A escalada de consumo por trás dos anúncios

Em 30 de abril de 2026, Sam Altman, CEO da OpenAI, publicou três anúncios discretos em seu perfil no X: o lançamento do "GPT-5.5-Cyber" para defensores cibernéticos críticos, uma menção ao crescimento do gerador de código Codex e um elogio à sua equipe de desenvolvimento. O que os caracteres curtos não explicitam, mas os balanços corporativos atestam, é que a escalada para sustentar esses modelos bateu em uma parede sólida. A infraestrutura elétrica atual não suporta a próxima geração de inteligência artificial.

A matemática é teimosa. Para que um sistema como o GPT-5.5-Cyber processe ameaças em tempo real nos próximos dias, os data centers precisam operar na casa dos gigawatts. O problema é que a rede elétrica global não foi desenhada para alimentar galpões que consomem a mesma quantidade de energia que uma cidade inteira. Satya Nadella e o próprio Altman admitiram há meses que a falta de eletricidade substituiu a escassez de processadores como o principal obstáculo da indústria.

A lógica de ferro da física

Minha rotina dissecando promessas do Vale do Silício exige olhar além do marketing. Quando Altman celebra que o Codex está vivendo um "momento ChatGPT" e comemora a agilidade da equipe, ele mascara uma corrida logística violenta. A premissa de que construir um software avançado garante sua adoção esbarra na tomada. Se a empresa lança modelos cada vez mais pesados e autônomos, então ela precisa garantir que as companhias elétricas entreguem a carga necessária para mantê-los funcionando.

Um data center tradicional consome entre 10 e 50 megawatts. As instalações projetadas para treinar modelos baseados na arquitetura do GPT-5 demandam cerca de 1 gigawatt. Para desbugar os termos: gigawatt (GW) é uma unidade de potência equivalente a um bilhão de watts, o suficiente para abastecer aproximadamente 750 mil residências. Quando a OpenAI exige infraestruturas de múltiplos gigawatts, ela solicita o equivalente ao consumo elétrico de um estado inteiro apenas para calcular probabilidades em placas de vídeo.

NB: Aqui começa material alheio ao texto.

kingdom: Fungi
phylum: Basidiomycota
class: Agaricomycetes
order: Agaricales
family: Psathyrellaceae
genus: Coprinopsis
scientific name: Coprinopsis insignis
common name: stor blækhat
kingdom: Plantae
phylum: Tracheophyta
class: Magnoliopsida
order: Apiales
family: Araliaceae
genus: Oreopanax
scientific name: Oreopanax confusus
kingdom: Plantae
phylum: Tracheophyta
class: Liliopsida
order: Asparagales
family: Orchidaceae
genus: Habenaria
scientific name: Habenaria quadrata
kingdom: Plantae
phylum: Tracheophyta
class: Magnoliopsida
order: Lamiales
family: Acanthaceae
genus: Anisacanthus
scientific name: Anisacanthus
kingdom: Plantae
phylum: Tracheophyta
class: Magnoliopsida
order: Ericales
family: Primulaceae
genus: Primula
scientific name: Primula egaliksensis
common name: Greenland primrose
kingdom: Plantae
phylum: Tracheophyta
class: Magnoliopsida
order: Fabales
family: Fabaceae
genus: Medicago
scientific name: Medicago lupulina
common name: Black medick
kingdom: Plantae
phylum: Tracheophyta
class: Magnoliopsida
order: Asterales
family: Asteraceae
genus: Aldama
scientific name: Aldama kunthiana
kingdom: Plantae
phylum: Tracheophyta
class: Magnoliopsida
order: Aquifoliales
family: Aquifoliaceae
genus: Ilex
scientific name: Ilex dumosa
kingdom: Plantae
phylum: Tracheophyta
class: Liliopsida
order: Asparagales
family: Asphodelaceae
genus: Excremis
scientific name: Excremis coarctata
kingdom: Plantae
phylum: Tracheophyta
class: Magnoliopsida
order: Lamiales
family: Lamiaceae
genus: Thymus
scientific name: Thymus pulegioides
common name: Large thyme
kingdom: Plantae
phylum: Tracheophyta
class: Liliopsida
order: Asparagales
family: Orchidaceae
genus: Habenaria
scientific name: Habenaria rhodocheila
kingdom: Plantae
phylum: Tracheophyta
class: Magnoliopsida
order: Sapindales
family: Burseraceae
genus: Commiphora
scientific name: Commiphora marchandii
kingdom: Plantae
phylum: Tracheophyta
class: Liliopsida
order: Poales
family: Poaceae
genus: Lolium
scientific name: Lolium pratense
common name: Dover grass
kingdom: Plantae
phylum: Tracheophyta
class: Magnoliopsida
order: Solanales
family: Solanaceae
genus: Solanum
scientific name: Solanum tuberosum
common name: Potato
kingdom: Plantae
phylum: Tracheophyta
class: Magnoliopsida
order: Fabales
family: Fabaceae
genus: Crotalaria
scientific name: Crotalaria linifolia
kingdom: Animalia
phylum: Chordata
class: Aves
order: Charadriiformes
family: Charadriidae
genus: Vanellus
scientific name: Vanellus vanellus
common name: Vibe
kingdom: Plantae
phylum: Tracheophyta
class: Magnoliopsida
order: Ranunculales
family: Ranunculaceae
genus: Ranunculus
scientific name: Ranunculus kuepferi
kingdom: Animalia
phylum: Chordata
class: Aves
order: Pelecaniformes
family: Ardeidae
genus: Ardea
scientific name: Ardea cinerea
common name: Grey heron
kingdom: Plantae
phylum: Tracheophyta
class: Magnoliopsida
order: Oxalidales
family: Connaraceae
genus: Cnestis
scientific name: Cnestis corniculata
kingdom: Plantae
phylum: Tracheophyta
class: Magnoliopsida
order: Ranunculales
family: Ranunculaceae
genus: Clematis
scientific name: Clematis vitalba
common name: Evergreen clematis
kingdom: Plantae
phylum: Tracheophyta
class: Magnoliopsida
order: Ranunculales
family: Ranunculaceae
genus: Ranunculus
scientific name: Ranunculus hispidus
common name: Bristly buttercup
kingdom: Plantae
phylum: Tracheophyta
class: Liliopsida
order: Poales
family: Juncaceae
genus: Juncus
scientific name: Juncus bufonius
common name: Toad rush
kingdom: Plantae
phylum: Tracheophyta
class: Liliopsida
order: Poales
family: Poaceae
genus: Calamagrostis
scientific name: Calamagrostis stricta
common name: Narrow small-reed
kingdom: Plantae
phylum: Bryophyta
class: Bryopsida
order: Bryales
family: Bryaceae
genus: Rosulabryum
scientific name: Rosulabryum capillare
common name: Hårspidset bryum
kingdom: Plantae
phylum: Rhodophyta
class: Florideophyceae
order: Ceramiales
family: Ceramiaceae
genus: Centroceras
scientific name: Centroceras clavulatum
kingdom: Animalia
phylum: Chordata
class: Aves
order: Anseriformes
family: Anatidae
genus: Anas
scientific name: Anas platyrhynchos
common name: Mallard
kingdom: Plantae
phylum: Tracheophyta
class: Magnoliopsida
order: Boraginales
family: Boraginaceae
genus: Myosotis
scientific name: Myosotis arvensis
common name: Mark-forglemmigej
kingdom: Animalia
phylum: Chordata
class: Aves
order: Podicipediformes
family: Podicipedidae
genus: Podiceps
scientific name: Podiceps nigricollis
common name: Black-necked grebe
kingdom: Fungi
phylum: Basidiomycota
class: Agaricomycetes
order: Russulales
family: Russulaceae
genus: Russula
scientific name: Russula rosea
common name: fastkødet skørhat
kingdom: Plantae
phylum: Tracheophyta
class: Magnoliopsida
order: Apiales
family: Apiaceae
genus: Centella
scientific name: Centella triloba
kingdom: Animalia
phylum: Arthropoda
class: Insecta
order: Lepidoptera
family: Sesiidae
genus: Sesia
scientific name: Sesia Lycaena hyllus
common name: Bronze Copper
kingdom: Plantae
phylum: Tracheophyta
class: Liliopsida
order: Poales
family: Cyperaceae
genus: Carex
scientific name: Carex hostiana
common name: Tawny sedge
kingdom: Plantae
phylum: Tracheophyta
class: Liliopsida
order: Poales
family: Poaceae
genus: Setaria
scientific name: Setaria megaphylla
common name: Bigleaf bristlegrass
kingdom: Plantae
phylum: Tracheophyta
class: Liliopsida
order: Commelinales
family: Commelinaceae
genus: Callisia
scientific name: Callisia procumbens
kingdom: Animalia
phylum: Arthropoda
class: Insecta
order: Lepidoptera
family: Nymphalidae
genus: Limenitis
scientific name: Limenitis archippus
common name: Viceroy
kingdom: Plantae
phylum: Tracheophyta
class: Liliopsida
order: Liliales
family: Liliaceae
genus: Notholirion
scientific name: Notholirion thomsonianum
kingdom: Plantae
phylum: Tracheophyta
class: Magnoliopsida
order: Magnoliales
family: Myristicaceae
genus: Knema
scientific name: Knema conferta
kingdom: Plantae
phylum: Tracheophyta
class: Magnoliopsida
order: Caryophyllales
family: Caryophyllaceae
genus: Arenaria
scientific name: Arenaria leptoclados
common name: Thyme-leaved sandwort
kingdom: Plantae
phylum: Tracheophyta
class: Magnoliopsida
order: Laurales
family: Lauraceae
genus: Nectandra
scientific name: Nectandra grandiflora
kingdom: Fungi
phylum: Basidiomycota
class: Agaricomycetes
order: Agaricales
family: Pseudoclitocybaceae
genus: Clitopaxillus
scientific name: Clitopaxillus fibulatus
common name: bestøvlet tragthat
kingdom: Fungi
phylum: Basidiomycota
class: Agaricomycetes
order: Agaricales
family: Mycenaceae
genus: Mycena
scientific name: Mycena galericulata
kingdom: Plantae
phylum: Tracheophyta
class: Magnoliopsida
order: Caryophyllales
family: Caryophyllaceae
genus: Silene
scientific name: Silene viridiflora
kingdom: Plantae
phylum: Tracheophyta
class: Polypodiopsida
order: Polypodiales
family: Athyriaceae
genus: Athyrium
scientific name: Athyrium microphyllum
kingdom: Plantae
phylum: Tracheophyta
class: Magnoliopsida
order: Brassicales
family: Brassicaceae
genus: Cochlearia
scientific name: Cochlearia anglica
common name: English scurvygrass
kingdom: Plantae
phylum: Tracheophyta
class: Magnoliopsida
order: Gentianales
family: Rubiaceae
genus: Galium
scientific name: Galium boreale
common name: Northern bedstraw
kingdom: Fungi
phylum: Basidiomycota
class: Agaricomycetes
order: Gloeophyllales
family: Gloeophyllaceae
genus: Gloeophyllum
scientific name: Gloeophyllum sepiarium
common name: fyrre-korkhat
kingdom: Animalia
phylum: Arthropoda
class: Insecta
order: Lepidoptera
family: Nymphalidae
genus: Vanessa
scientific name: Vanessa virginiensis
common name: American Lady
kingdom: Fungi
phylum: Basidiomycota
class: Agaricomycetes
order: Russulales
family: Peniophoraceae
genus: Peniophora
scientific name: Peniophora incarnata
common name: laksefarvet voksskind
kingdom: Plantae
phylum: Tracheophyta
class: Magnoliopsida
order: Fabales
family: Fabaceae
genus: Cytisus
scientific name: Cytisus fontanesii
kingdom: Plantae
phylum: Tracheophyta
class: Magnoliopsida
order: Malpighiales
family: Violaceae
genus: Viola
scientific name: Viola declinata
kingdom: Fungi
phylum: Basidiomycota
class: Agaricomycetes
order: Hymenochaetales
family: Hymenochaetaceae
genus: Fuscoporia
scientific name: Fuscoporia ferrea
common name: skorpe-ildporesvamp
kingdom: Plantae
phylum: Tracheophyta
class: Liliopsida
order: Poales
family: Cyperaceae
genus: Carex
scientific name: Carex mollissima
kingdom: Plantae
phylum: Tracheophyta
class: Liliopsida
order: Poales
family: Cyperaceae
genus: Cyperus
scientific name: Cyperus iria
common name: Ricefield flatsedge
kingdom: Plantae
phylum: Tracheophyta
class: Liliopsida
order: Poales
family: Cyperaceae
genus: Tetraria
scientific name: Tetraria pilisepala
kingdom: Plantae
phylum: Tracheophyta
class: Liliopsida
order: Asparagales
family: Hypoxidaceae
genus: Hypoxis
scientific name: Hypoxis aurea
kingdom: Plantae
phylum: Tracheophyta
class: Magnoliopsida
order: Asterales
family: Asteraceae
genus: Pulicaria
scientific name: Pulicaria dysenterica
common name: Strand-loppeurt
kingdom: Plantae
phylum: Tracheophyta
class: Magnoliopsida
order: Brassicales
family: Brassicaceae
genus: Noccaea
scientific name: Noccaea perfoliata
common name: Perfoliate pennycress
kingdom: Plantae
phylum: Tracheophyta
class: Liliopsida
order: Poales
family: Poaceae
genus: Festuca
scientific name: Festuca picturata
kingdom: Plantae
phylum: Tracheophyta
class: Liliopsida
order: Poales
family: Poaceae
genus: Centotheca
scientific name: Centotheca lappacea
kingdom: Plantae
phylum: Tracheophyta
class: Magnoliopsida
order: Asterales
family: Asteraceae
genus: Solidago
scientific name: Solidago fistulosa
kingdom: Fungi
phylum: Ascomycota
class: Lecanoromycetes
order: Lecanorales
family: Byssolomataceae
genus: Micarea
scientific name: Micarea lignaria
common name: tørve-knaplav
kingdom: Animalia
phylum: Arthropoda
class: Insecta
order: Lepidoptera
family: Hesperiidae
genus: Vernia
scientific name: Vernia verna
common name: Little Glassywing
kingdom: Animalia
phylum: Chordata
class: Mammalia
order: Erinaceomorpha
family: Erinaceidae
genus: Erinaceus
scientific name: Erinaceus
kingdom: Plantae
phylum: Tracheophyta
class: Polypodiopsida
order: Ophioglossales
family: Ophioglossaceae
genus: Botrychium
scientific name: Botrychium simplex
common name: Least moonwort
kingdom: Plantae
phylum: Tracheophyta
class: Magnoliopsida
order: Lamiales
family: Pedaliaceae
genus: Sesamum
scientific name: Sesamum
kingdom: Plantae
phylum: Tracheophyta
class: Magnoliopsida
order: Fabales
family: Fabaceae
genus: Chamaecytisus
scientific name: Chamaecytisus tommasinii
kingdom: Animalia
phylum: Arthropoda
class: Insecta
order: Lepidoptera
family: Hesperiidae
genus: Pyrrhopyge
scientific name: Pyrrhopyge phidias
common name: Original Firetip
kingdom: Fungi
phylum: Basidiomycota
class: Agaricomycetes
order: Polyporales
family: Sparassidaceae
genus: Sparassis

A reação da indústria não tardou. Gigantes do setor abandonaram as concessionárias comuns e começaram a investir bilhões em usinas nucleares e locação de hardware descentralizado. É a única saída técnica disponível no curto prazo para manter os processadores ligados.

Custo operacional e o limite da inovação

O que chama atenção aqui é o contraste direto entre um produto digital imaterial e sua âncora física brutal. Sistemas de geração de código ou defesa cibernética não executam tarefas de graça. Eles exigem eletricidade contínua e sistemas massivos de refrigeração de água. Se a energia acaba ou sofre uma oscilação leve, o ciclo de treinamento do modelo quebra. Senão, a operação prossegue, mas os custos explodem na conta de luz da desenvolvedora.

A estrutura de raciocínio é binária: se a capacidade da inteligência artificial sobe, o consumo de energia sobe na mesma proporção. Se a matriz energética não expande, o progresso da ferramenta congela. O crescimento do Codex e o lançamento do GPT-5.5-Cyber ativam um cronômetro para as fornecedoras de energia.

A Agência Internacional de Energia projeta que a demanda elétrica global puxada por data centers e redes de inteligência artificial saltará dos 460 terawatts-hora anotados em 2022 para mais de 1.050 terawatts-hora em dezembro de 2026. Em termos práticos, é o mesmo que conectar uma Alemanha inteira à rede elétrica do planeta, só para garantir que os modelos de raciocínio não fiquem sem bateria.